● **Data listing**
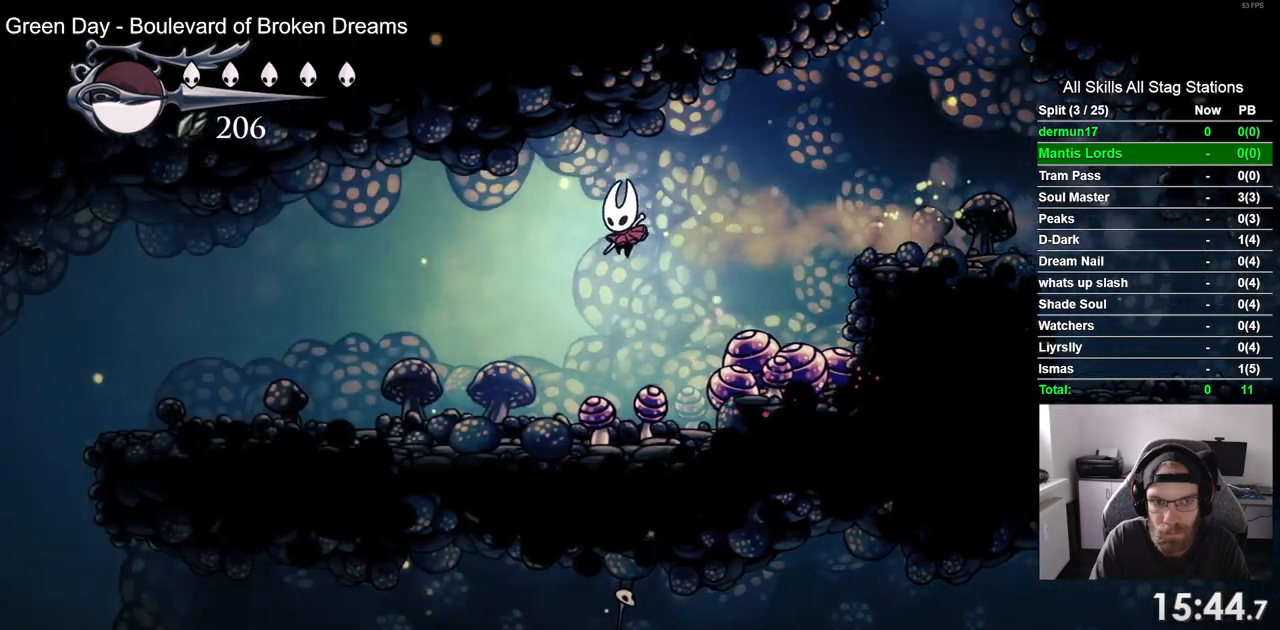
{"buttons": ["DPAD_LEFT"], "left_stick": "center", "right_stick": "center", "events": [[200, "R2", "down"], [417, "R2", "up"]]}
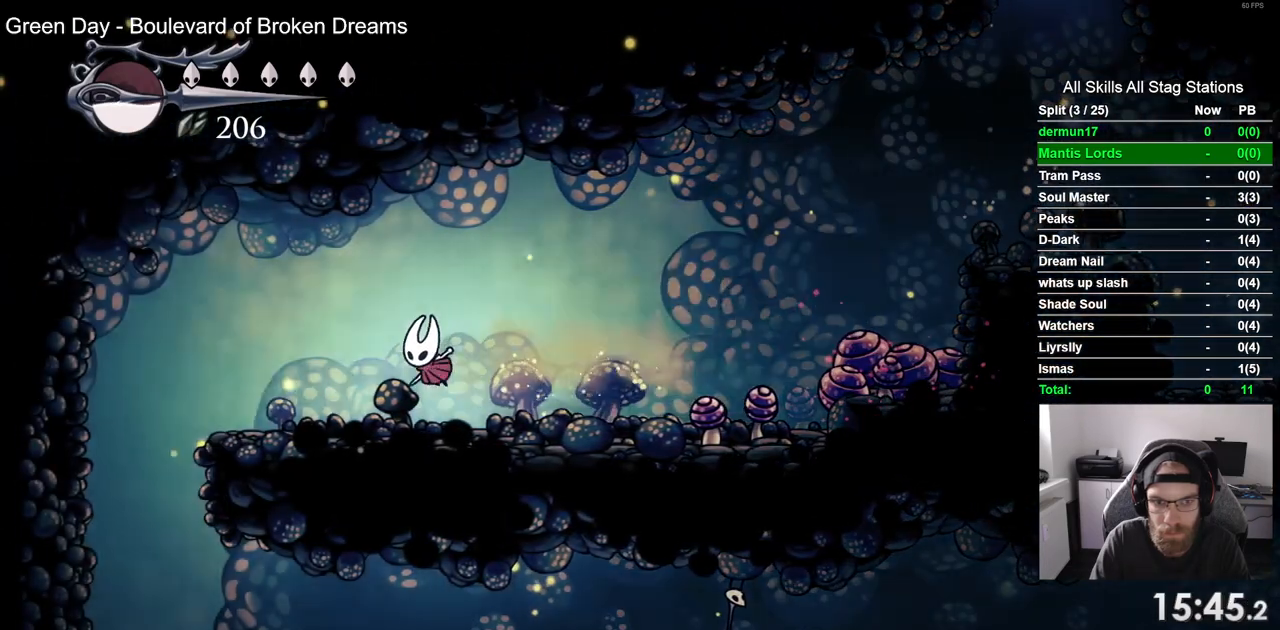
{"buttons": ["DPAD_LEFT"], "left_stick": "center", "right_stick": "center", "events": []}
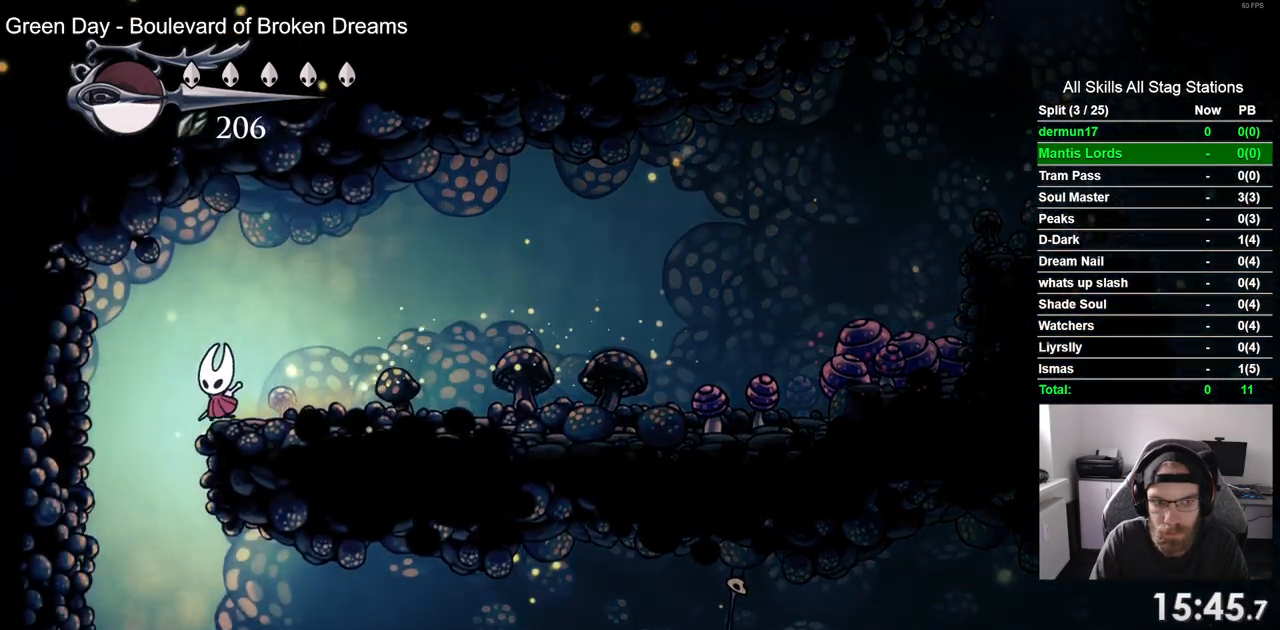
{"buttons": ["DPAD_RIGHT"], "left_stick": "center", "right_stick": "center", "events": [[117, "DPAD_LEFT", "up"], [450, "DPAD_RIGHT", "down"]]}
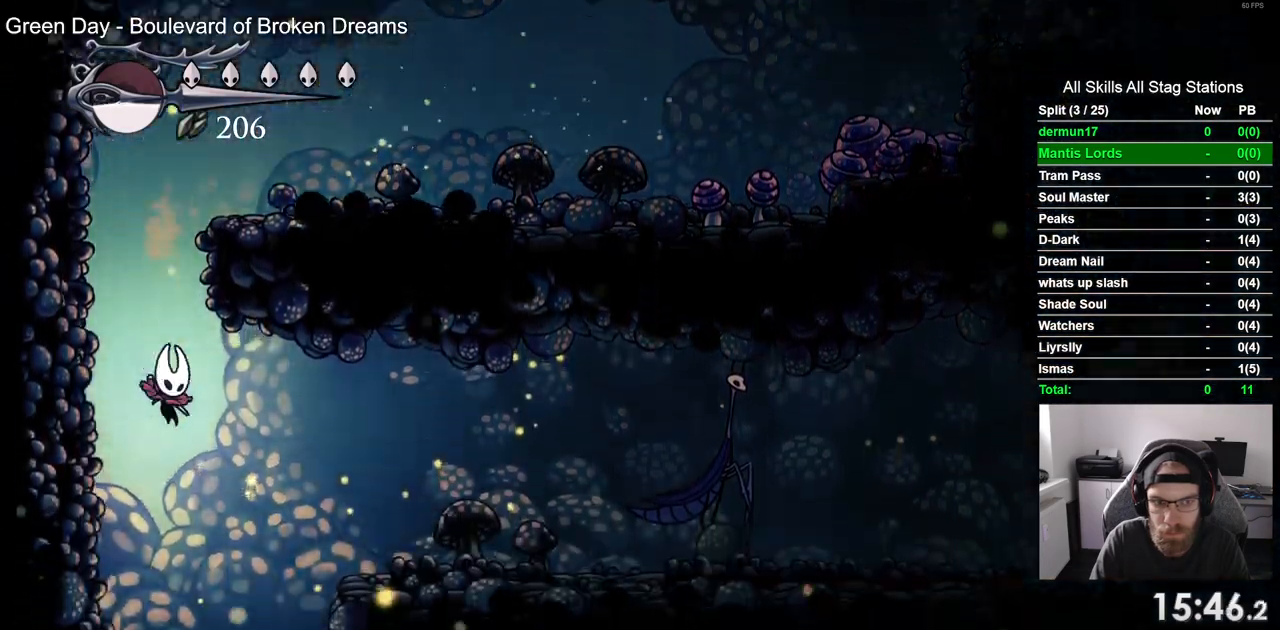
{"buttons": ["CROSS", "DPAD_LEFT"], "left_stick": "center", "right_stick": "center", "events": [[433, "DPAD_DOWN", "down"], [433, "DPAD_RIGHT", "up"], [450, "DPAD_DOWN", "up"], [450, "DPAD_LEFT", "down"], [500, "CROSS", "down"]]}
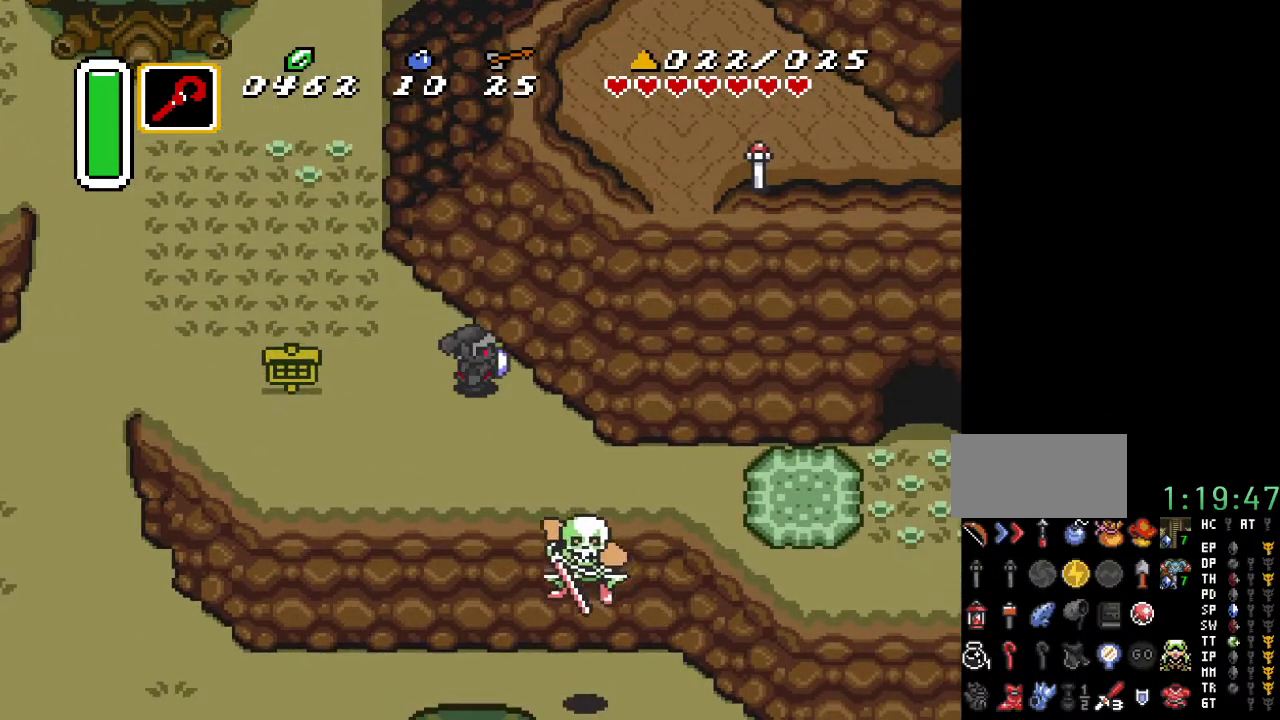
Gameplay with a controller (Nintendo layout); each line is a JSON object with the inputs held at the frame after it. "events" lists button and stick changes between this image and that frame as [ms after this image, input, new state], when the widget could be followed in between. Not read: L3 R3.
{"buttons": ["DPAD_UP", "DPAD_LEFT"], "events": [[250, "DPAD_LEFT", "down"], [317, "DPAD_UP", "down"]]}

● **Exercise**
Your copy must reproduce the entries above in full, without their pictures.

● **Exercise solution**
{"buttons": ["DPAD_LEFT"], "left_stick": "center", "right_stick": "center", "events": [[200, "R2", "down"], [417, "R2", "up"]]}
{"buttons": ["DPAD_LEFT"], "left_stick": "center", "right_stick": "center", "events": []}
{"buttons": ["DPAD_RIGHT"], "left_stick": "center", "right_stick": "center", "events": [[117, "DPAD_LEFT", "up"], [450, "DPAD_RIGHT", "down"]]}
{"buttons": ["CROSS", "DPAD_LEFT"], "left_stick": "center", "right_stick": "center", "events": [[433, "DPAD_DOWN", "down"], [433, "DPAD_RIGHT", "up"], [450, "DPAD_DOWN", "up"], [450, "DPAD_LEFT", "down"], [500, "CROSS", "down"]]}
Gameplay with a controller (Nintendo layout); each line is a JSON object with the inputs held at the frame after it. "events" lists button and stick changes between this image and that frame as [ms after this image, input, new state], when the widget could be followed in between. Not read: L3 R3.
{"buttons": ["DPAD_UP", "DPAD_LEFT"], "events": [[250, "DPAD_LEFT", "down"], [317, "DPAD_UP", "down"]]}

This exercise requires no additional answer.